==== Information shown ====
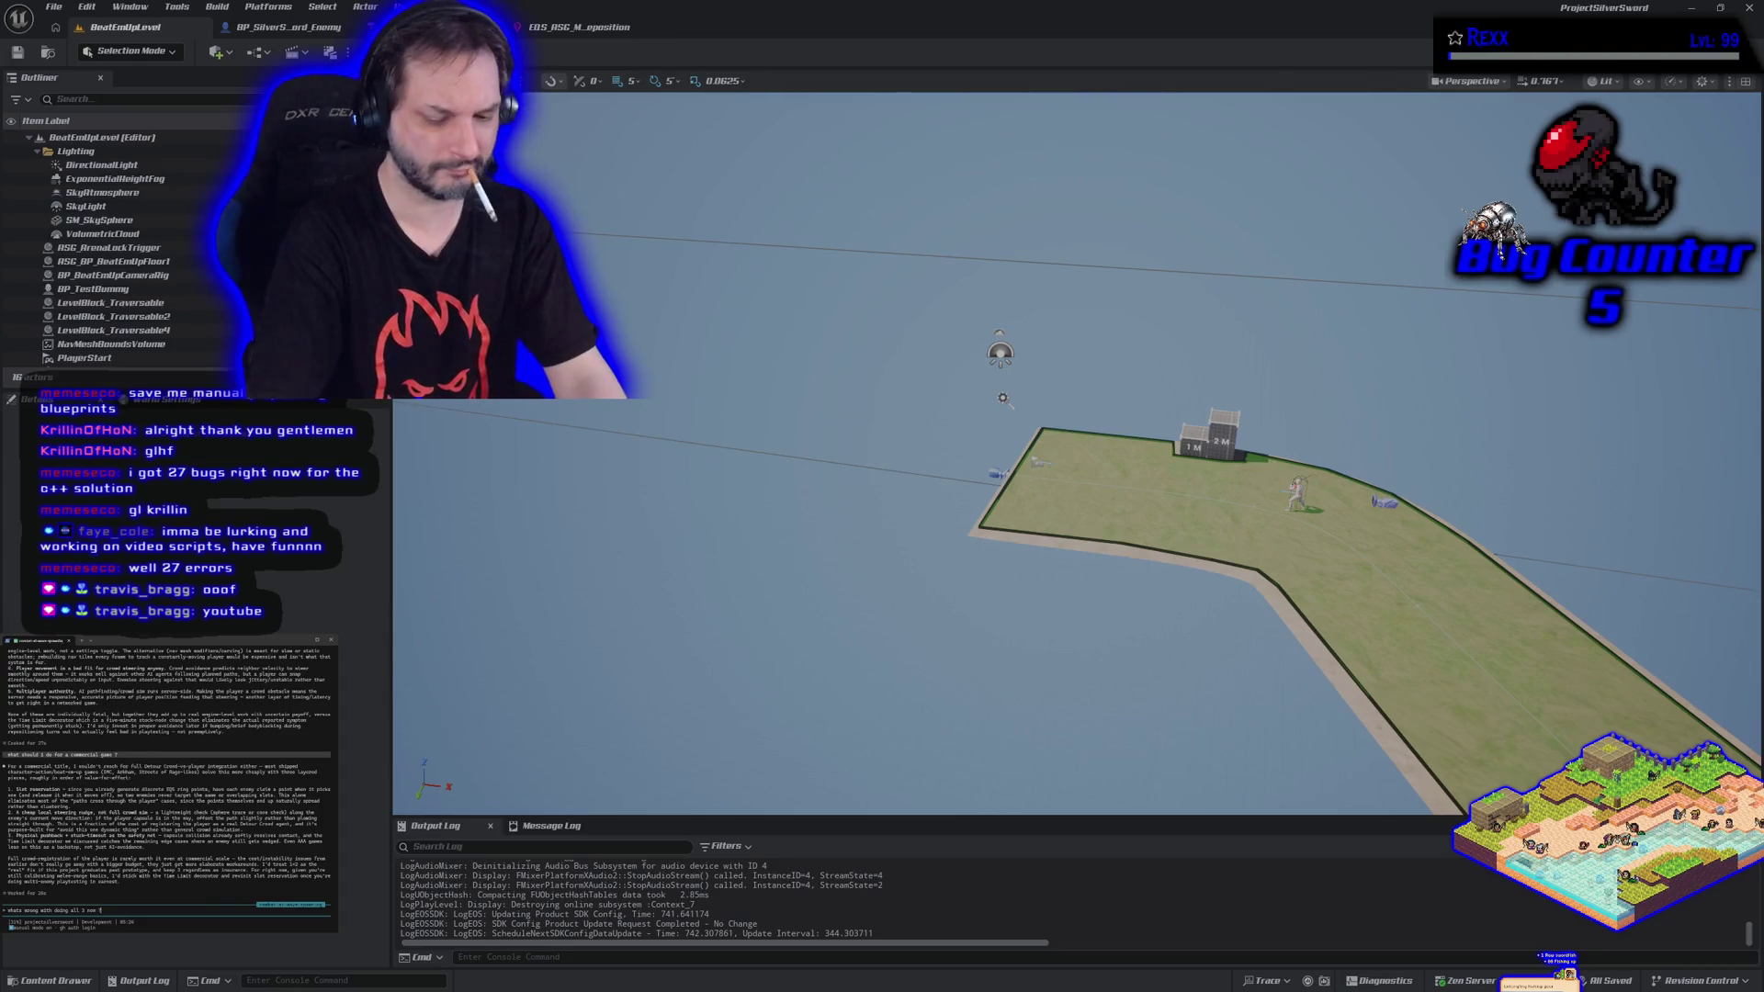
key(Return)
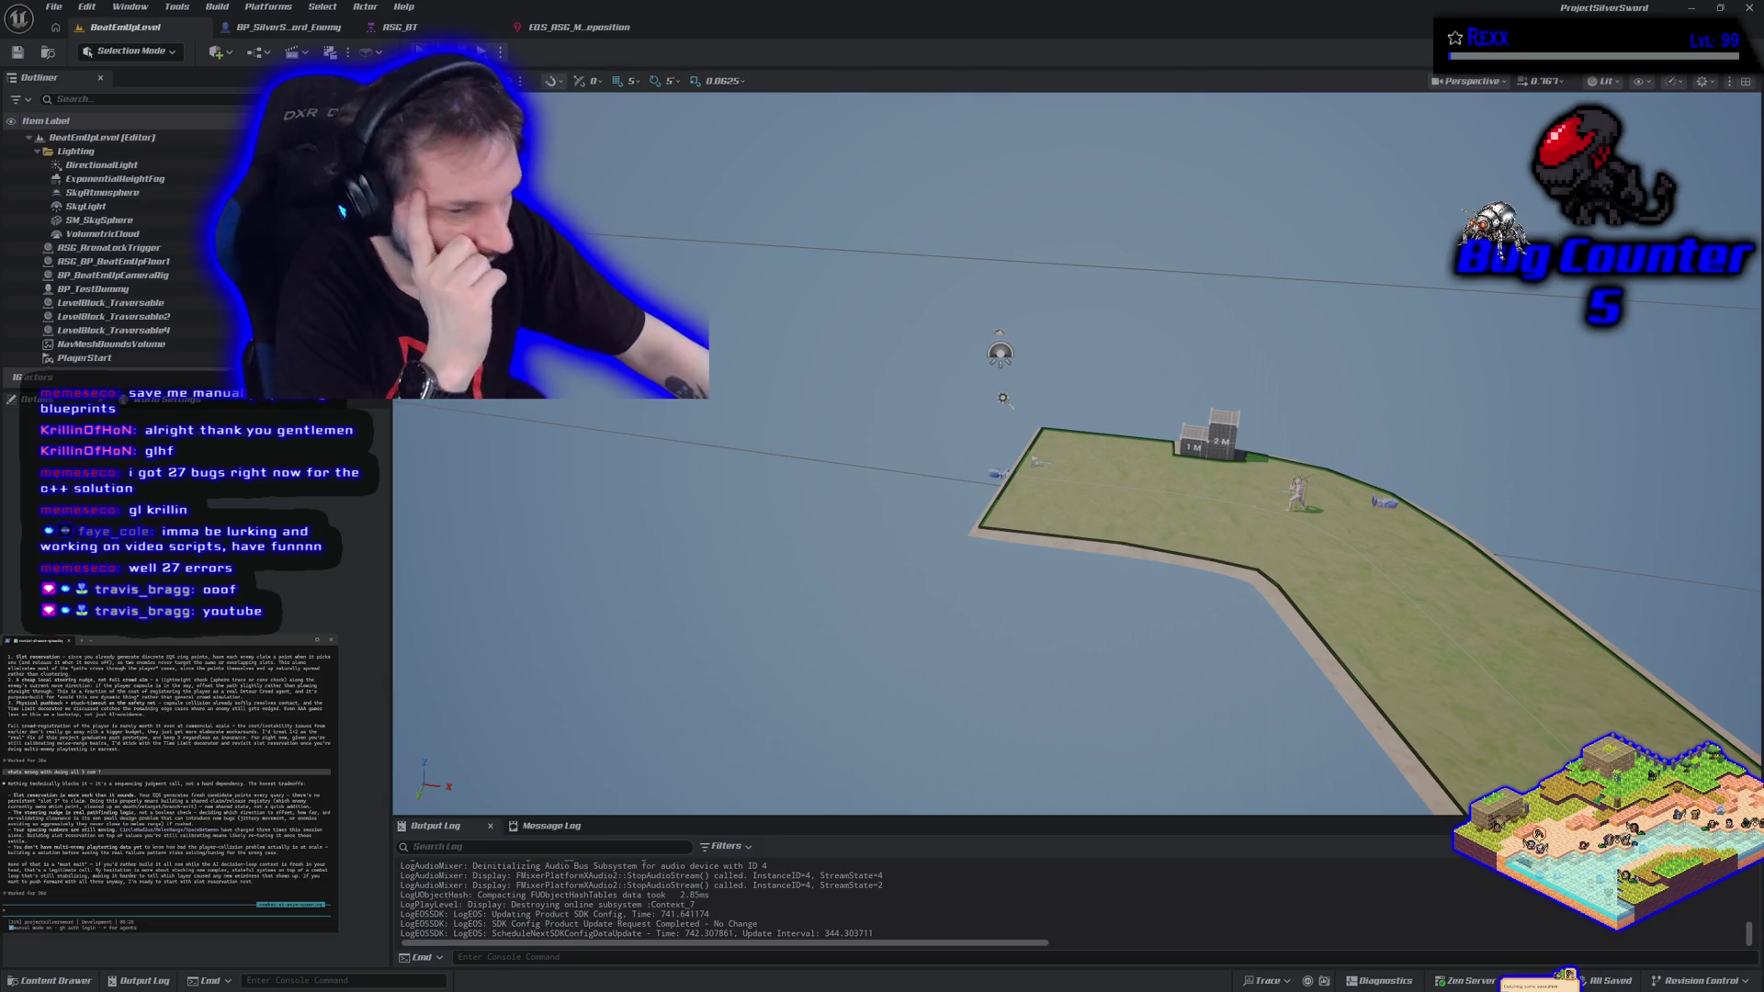
text(Let's do slot reservation first)
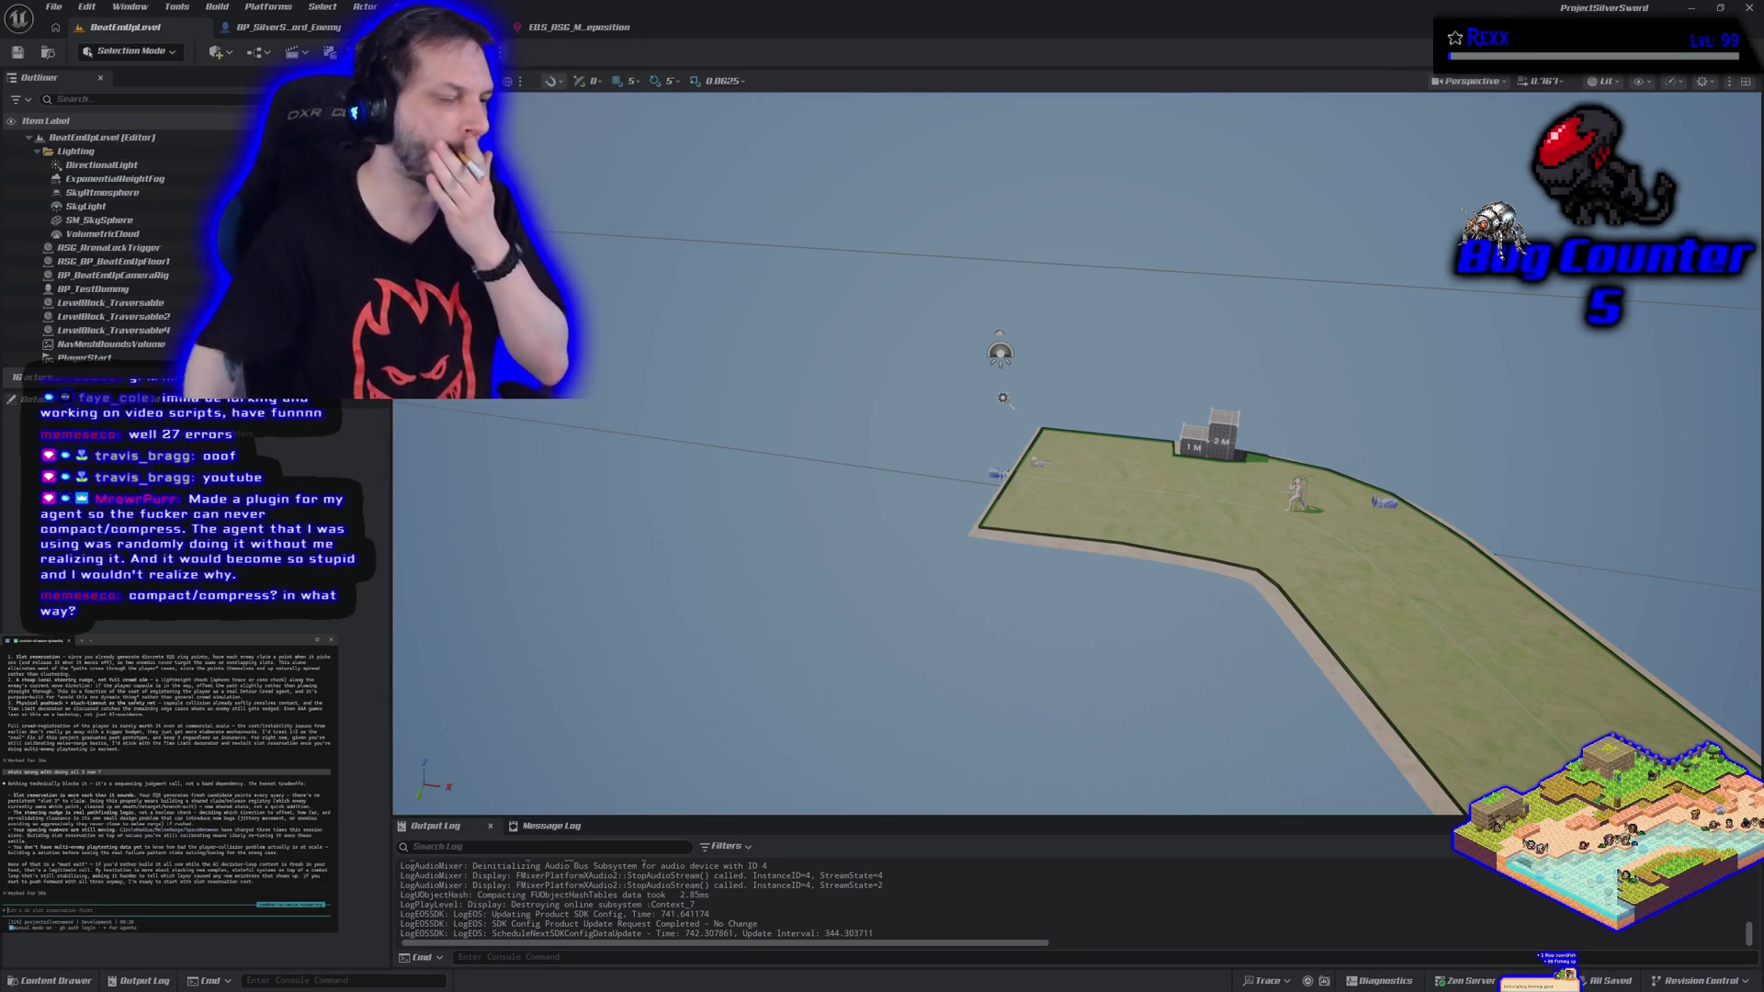
Send the agent a note that the template may already include slot reservation.
text(i think i did i k)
====
#### To do:
All of the lines above should be retyped precisely, apart from the pictures.

#### Output of the task:
key(Return)
text(Let's do slot reservation first)
Send the agent a note that the template may already include slot reservation.
text(i think i did i k)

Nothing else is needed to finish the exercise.